音声だけなら宇宙電話で届けることが出来る――。そんなことをしたら僕は英雄になるだろう。テレビに引っ張りだこになり、学校のみんなは俺の友達あいつなんだぜと言って急に友達が増えることになるだろう。しかしそれはなかった。火星の僕は消された。つまり宇宙に行っていない事になっている。不在も、海外留学しているとか言えばいくらでもごまかせるだろう。
だから遅れてきた火星旅行者一行(父を含む)の誰かが第一歩となる。本当は僕が最初に火星の地に足を付けたのだが、世間は誰もそのことを知らない。僕はきっとそのことに対して優越感に浸っていたはずだ。ここで一人過ごす時間が三年間でなく三日であったとしたら。
「これからどうすりゃいいって言うんだよ――」
一面が赤茶けた地表で覆われている。わずかな起伏があるが、見渡す限り何もない。
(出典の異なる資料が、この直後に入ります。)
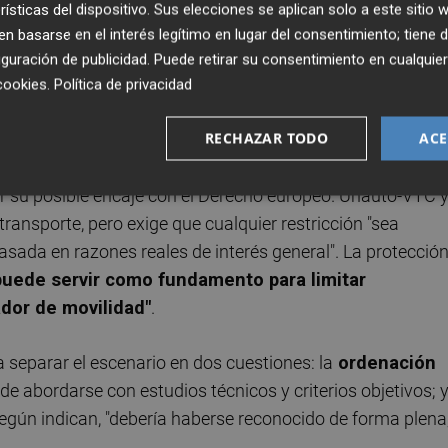
rísticas del dispositivo. Sus elecciones se aplican solo a este sitio
resentan a empresas como Uber y Cabify, anuncian que
"se
 basarse en el interés legítimo en lugar del consentimiento; tiene 
rma a la Comisión Europea
si se confirma que algunas de
guración de publicidad
. Puede retirar su consentimiento en cualqu
pios de proporcionalidad, no discriminación y libertad de
cookies
.
Política de privacidad
RECHAZAR TODO
ACE
ana no debería repetir el camino de Cataluña, cuya regulac
r su posible encaje con el Derecho europeo. Unauto-VTC 
ansporte, pero exige que cualquier restricción "sea
asada en razones reales de interés general". La protecció
puede servir como fundamento para limitar
ador de movilidad"
.
 separar el escenario en dos cuestiones: la
ordenación
de abordarse con estudios técnicos y criterios objetivos; y
 según indican, "debería haberse reconocido de forma plena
空は宇宙空間が広がっている。それだけ。僕の目から見える視界の範囲だけでなく、星の全てが。
「どうやって気を持たせたらいいんだろうか」
五億年ボタンという話を聞いたことがあるだろうか。ある男がボタンを押すと、即座に百万円がボタンから湧いて出てくるという話。だけどもちろん条件がある。
ボタンを押すとその男は何もない空間に五億年間過ごさなくてはならないのだ。誰もいない空間で、死ぬことも出来ずに。五億年辛抱できたら、現実空間に戻って、百万円を受け取る。そのとき五億年の空間の経験や記憶は綺麗さっぱり忘れ去られている。論争を引き起こすような話だ。
で、その男はボタンを押してしまって五億年の時間を潰さなくてはならないのだ。僕の状況は、確かにそこまで悪くはない。でも三年だぞ、三年。何もない空間に三年。
いや、完全に何もないわけではない。宇宙電話が繋がっている。簡単なテキスト情報のやりとりもできるから、読書だって可能だ。だけどリアルな人間は誰も居ない。
「本当に、一人なんだなぁ――」
人間一人では生きていけないというけれど、一人で生きていけない人間、それが僕で、現にここにいる。